Instruction — Whatever the listing holds, output it without alteration.

═══ Records for the task ═══

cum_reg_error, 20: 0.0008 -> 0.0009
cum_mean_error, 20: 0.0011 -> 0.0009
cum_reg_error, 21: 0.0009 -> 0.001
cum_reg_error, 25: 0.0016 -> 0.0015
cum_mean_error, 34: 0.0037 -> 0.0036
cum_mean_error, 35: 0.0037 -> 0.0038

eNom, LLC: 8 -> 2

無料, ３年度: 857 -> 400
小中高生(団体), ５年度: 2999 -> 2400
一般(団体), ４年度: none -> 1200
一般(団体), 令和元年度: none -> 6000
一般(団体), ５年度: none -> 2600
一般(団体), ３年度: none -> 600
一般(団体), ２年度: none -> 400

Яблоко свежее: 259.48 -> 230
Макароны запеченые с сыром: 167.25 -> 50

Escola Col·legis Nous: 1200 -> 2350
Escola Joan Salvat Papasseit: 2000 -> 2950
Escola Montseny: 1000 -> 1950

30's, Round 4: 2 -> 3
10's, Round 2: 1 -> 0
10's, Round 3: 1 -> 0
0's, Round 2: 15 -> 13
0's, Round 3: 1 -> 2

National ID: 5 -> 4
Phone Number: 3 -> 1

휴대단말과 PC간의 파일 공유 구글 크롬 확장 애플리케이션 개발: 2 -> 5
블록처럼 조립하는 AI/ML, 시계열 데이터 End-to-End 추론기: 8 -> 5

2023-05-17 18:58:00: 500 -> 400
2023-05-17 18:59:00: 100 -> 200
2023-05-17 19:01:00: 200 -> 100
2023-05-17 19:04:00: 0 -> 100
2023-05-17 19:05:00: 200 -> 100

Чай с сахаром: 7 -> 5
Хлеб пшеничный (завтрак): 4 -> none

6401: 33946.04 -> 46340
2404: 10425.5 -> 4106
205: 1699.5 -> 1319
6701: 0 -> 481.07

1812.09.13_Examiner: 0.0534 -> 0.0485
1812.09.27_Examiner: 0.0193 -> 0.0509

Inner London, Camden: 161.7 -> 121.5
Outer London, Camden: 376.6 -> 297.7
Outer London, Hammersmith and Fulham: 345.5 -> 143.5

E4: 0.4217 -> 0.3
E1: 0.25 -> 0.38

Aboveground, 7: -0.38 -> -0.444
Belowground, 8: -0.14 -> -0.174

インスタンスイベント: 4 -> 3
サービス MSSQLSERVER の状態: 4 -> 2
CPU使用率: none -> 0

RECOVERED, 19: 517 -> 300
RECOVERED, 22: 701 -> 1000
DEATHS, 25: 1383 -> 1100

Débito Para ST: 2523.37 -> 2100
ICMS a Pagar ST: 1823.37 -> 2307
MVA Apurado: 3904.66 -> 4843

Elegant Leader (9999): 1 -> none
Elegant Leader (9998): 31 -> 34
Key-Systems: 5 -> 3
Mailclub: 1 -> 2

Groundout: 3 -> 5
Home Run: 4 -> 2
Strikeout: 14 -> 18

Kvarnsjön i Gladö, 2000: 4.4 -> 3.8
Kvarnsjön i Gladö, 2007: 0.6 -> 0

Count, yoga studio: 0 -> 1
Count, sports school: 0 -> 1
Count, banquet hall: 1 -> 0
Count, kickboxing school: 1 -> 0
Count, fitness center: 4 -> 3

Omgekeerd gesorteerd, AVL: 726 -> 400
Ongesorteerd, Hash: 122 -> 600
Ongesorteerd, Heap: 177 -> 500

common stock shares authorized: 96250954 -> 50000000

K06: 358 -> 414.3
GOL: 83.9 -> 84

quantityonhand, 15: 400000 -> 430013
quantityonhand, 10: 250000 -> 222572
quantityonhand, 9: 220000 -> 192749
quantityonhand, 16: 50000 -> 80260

═══

Solution to this problem —
cum_reg_error, 20: 0.0008 -> 0.0009
cum_mean_error, 20: 0.0011 -> 0.0009
cum_reg_error, 21: 0.0009 -> 0.001
cum_reg_error, 25: 0.0016 -> 0.0015
cum_mean_error, 34: 0.0037 -> 0.0036
cum_mean_error, 35: 0.0037 -> 0.0038

eNom, LLC: 8 -> 2

無料, ３年度: 857 -> 400
小中高生(団体), ５年度: 2999 -> 2400
一般(団体), ４年度: none -> 1200
一般(団体), 令和元年度: none -> 6000
一般(団体), ５年度: none -> 2600
一般(団体), ３年度: none -> 600
一般(団体), ２年度: none -> 400

Яблоко свежее: 259.48 -> 230
Макароны запеченые с сыром: 167.25 -> 50

Escola Col·legis Nous: 1200 -> 2350
Escola Joan Salvat Papasseit: 2000 -> 2950
Escola Montseny: 1000 -> 1950

30's, Round 4: 2 -> 3
10's, Round 2: 1 -> 0
10's, Round 3: 1 -> 0
0's, Round 2: 15 -> 13
0's, Round 3: 1 -> 2

National ID: 5 -> 4
Phone Number: 3 -> 1

휴대단말과 PC간의 파일 공유 구글 크롬 확장 애플리케이션 개발: 2 -> 5
블록처럼 조립하는 AI/ML, 시계열 데이터 End-to-End 추론기: 8 -> 5

2023-05-17 18:58:00: 500 -> 400
2023-05-17 18:59:00: 100 -> 200
2023-05-17 19:01:00: 200 -> 100
2023-05-17 19:04:00: 0 -> 100
2023-05-17 19:05:00: 200 -> 100

Чай с сахаром: 7 -> 5
Хлеб пшеничный (завтрак): 4 -> none

6401: 33946.04 -> 46340
2404: 10425.5 -> 4106
205: 1699.5 -> 1319
6701: 0 -> 481.07

1812.09.13_Examiner: 0.0534 -> 0.0485
1812.09.27_Examiner: 0.0193 -> 0.0509

Inner London, Camden: 161.7 -> 121.5
Outer London, Camden: 376.6 -> 297.7
Outer London, Hammersmith and Fulham: 345.5 -> 143.5

E4: 0.4217 -> 0.3
E1: 0.25 -> 0.38

Aboveground, 7: -0.38 -> -0.444
Belowground, 8: -0.14 -> -0.174

インスタンスイベント: 4 -> 3
サービス MSSQLSERVER の状態: 4 -> 2
CPU使用率: none -> 0

RECOVERED, 19: 517 -> 300
RECOVERED, 22: 701 -> 1000
DEATHS, 25: 1383 -> 1100

Débito Para ST: 2523.37 -> 2100
ICMS a Pagar ST: 1823.37 -> 2307
MVA Apurado: 3904.66 -> 4843

Elegant Leader (9999): 1 -> none
Elegant Leader (9998): 31 -> 34
Key-Systems: 5 -> 3
Mailclub: 1 -> 2

Groundout: 3 -> 5
Home Run: 4 -> 2
Strikeout: 14 -> 18

Kvarnsjön i Gladö, 2000: 4.4 -> 3.8
Kvarnsjön i Gladö, 2007: 0.6 -> 0

Count, yoga studio: 0 -> 1
Count, sports school: 0 -> 1
Count, banquet hall: 1 -> 0
Count, kickboxing school: 1 -> 0
Count, fitness center: 4 -> 3

Omgekeerd gesorteerd, AVL: 726 -> 400
Ongesorteerd, Hash: 122 -> 600
Ongesorteerd, Heap: 177 -> 500

common stock shares authorized: 96250954 -> 50000000

K06: 358 -> 414.3
GOL: 83.9 -> 84

quantityonhand, 15: 400000 -> 430013
quantityonhand, 10: 250000 -> 222572
quantityonhand, 9: 220000 -> 192749
quantityonhand, 16: 50000 -> 80260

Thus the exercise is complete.